Once the basic file-processing structure is in place for an issue, the opening page of the journal should be the default page name of the web server located in the highest level directory. For the Journal of the AHC, a user should be able to access the journal by simply linking to http://mcel.pacificu.edu/jahc/. Of course, the opening page will change with each new journal edition, but one link should be present on every opener — "Back Issues." Each back issue index could then be named according to the archiving scheme. If using /spring98/ as the edition notation, then the opening page would be named spring98.html. If using the /v1/n1/ notation, then the page would be named v1n1.html. As the opening pages move to the "Back Issues" section, their links would not change because the documents (the articles, reviews, etc.) are never relocated.

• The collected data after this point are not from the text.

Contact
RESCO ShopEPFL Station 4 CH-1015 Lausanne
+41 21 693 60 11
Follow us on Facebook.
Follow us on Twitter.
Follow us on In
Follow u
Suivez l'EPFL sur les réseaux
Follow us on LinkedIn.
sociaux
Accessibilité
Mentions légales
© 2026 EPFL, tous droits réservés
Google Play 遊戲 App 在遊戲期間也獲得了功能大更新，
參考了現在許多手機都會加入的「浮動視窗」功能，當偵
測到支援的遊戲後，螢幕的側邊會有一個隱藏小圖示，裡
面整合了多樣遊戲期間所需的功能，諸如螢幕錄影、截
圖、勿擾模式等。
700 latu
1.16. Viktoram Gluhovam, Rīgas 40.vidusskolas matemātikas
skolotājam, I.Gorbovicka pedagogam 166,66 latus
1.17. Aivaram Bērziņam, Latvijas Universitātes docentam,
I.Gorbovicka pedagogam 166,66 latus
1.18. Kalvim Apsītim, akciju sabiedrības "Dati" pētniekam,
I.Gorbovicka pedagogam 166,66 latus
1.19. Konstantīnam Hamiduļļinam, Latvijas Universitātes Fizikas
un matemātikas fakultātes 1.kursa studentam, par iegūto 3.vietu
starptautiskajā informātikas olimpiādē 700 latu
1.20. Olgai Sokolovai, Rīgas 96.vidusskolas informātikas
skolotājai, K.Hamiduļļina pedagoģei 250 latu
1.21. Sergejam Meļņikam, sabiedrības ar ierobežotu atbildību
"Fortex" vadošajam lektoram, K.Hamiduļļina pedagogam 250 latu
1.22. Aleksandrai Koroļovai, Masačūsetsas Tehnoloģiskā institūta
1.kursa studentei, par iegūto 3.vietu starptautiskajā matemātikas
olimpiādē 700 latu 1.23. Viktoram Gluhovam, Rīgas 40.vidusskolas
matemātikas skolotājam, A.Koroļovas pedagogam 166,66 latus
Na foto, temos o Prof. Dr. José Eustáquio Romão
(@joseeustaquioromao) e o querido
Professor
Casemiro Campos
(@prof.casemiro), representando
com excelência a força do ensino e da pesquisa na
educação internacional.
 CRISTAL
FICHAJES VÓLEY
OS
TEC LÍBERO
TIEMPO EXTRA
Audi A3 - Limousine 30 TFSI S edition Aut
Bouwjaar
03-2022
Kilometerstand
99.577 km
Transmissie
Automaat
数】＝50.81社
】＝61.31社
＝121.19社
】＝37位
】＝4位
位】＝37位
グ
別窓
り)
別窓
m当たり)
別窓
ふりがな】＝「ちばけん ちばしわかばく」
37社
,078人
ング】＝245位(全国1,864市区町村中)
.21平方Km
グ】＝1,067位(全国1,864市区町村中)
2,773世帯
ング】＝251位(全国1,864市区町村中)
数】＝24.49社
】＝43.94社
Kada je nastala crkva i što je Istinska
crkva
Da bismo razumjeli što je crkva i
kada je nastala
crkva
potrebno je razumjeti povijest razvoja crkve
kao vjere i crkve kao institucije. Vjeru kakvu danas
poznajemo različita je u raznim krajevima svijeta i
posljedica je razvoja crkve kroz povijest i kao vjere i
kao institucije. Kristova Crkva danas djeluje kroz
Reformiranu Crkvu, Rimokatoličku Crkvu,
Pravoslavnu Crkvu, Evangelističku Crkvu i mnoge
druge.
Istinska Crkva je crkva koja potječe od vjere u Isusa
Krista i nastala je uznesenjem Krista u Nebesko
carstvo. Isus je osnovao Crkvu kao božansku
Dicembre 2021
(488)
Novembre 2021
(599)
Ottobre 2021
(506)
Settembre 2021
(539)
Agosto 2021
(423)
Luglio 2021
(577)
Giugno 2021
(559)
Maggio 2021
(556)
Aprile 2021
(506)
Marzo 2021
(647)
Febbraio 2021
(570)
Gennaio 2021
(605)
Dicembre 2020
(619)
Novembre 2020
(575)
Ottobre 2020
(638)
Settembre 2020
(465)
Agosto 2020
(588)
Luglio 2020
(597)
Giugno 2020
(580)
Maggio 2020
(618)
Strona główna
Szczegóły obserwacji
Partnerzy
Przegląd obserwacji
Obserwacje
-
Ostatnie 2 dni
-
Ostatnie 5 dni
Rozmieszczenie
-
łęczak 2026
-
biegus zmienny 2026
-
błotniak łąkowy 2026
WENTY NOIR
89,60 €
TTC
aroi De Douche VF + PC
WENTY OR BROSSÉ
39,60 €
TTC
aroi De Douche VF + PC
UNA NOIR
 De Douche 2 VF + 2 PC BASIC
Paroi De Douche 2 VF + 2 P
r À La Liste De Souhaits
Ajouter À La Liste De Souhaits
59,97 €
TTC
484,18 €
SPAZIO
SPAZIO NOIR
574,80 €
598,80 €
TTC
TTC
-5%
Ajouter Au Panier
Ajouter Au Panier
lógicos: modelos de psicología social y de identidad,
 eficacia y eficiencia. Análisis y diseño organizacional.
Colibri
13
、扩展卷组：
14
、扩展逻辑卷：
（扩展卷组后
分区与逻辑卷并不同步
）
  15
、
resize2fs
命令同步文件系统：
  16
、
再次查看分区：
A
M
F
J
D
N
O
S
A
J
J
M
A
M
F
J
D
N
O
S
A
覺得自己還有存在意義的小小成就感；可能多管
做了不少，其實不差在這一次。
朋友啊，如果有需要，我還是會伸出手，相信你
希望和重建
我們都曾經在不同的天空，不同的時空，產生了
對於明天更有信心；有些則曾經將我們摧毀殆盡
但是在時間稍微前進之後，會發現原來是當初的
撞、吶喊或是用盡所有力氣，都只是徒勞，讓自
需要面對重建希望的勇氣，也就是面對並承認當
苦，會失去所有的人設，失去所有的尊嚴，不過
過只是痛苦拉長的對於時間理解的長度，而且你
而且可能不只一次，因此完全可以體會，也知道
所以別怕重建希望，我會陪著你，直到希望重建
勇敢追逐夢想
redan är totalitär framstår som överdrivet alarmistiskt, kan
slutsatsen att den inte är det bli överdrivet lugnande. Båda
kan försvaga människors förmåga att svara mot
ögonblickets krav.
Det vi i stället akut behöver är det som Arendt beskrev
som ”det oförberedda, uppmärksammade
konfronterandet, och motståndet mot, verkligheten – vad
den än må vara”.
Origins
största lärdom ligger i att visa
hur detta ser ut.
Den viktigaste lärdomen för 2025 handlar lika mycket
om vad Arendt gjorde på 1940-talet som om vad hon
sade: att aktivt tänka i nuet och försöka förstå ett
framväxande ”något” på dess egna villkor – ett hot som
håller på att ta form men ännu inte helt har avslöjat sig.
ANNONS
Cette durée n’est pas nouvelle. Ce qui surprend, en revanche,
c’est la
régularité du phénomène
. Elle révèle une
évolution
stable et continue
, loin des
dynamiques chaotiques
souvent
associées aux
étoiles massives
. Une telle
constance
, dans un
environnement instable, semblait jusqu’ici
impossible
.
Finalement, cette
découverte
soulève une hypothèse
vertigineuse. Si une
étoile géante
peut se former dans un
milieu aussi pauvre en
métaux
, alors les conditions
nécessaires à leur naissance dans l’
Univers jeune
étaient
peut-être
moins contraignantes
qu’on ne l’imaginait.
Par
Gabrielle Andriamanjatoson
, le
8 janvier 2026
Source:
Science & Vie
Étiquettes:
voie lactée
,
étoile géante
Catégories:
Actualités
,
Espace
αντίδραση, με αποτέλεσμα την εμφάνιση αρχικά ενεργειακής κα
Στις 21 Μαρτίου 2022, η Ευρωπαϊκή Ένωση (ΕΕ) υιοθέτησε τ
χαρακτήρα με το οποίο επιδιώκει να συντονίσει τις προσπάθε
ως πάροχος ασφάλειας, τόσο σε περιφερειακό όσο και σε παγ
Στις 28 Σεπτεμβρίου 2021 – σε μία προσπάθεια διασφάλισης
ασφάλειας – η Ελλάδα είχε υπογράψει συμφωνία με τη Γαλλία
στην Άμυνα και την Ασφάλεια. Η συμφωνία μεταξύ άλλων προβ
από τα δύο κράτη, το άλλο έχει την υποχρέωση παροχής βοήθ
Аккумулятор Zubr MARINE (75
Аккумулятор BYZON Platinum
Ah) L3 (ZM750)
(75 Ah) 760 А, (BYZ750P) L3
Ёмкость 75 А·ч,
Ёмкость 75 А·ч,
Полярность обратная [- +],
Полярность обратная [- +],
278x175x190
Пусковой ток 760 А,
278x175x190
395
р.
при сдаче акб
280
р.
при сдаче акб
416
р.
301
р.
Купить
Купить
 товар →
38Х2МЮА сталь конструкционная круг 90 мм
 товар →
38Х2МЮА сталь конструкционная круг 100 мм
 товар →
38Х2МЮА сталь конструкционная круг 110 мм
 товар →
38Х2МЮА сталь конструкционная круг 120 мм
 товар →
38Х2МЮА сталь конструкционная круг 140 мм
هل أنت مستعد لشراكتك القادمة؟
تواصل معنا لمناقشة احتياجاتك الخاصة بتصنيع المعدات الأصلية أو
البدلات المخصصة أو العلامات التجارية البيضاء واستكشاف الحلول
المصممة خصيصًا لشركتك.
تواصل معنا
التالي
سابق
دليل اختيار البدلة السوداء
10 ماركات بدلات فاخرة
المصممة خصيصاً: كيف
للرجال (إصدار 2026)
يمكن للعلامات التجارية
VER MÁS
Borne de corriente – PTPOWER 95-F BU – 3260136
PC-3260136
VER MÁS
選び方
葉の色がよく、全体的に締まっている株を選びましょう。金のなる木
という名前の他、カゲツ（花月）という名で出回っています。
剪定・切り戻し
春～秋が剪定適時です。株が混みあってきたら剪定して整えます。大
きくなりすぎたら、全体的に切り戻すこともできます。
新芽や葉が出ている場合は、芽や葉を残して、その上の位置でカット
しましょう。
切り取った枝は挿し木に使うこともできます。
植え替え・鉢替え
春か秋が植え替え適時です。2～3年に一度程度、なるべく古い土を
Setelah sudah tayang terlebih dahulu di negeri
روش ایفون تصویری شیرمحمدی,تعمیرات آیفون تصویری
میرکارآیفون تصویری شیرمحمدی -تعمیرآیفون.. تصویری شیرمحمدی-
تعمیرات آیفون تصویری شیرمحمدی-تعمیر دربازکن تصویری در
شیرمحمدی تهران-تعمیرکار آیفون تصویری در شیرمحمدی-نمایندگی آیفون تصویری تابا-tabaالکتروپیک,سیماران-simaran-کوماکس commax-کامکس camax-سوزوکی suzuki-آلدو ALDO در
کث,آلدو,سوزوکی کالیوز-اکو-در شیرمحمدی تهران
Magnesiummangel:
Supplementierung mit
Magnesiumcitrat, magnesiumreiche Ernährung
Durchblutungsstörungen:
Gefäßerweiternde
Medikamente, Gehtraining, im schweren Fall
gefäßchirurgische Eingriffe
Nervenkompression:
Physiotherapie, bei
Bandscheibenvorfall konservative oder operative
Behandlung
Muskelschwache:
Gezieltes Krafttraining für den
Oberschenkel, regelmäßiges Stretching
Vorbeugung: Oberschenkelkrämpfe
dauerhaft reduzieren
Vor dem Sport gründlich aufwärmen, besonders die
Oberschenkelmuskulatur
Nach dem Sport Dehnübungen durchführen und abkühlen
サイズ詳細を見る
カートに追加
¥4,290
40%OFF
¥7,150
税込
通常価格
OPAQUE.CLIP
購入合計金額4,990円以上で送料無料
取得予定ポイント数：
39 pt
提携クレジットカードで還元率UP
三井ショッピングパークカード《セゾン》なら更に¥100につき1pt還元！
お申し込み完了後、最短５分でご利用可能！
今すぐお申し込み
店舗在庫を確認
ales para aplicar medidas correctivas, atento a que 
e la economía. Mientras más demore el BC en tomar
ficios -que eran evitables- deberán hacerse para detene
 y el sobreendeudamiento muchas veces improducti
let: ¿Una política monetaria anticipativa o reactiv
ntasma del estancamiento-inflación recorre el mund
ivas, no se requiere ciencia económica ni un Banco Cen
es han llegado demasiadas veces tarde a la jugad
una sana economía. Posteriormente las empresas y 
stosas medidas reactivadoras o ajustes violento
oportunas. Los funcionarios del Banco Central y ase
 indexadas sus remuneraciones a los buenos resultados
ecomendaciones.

However, the warning "never say never" trully applies to permanence on the World Wide Web. Readers of the first issue of the JAHC can observe that the second issue is now in a different location. Rather than residing on the ssd1.pacificu server, the journal is now on the mcel.pacificu machine. The editor and the development team at Pacific University made the decision to move to the new server for various sound reasons. First and foremost is the speed and reliability of the connection. The new server is maintained "in house," rather than on the University's server which has a high level of Pacific U traffic. In addition, the journal is now easier to support for the small group of technicians that are needed to administer the server, format HTML, and deal with anything else that arises when dealing with the production of a large web site.

The move did raise another important issue of permanency. What happens when the journal's upper level domain changes? Or put in a bit more normal way, what happens when the journal changes publishers or sponsoring organizations and has to move to a new location on the web? Fortunately, there is a solution. On the web it is possible to use the "Refresh" command or a script (JavaScript or CGI) to automatically forward the reader to the new location. From there, the reader browses as normal because the file structure or the sub-location of the documents remains the same.

A final consideration to be addressed by an on-line journal is library subscription. No librarian wants to live in fear that some of their catalogued items may disappear, but the obvious solutions to this problem break down at some point or another. For example, if the library copies all of the journal files (articles, reviews, etc.) onto a local server, then that action is unacceptable to the journal for obvious reasons. On the flip side, a licensing agreement from the journal does not necessarily remove the librarian's fear that the entire journal may someday "go away." Software licenses can be cancelled. It is not the intention of the JAHC to play marketing or licensing games with libraries or readers, regardless of Microsoft's example. Our intention is to publish scholarly work about history and computing and to make that information as widely available as possible. To this end, the JAHC editors are considering ways to resolve library's concerns. One possible solution is to produce a CD at a low cost that libraries may purchase and place on their shelves. Whatever the solution, it should be one where the library retains a permanent copy of the subscribed edition.

Hopefully, this brief discussion has brought us closer to the resolution of the permanence issues for a scholarly on-line journal. The key to the archiving scheme and permanence of a publication on the Internet is the directory structure of the site. With foresight and clues from current conventions like footnotes, a document can remain in one location on the WWW. By using storage facilities like recordable CDs, libraries can have a copy of the journal that will not "go away" with the flick of a switch or a lack of funding. Although the web is not considered a medium of permanence, we can add a satisfactory degree of certainty.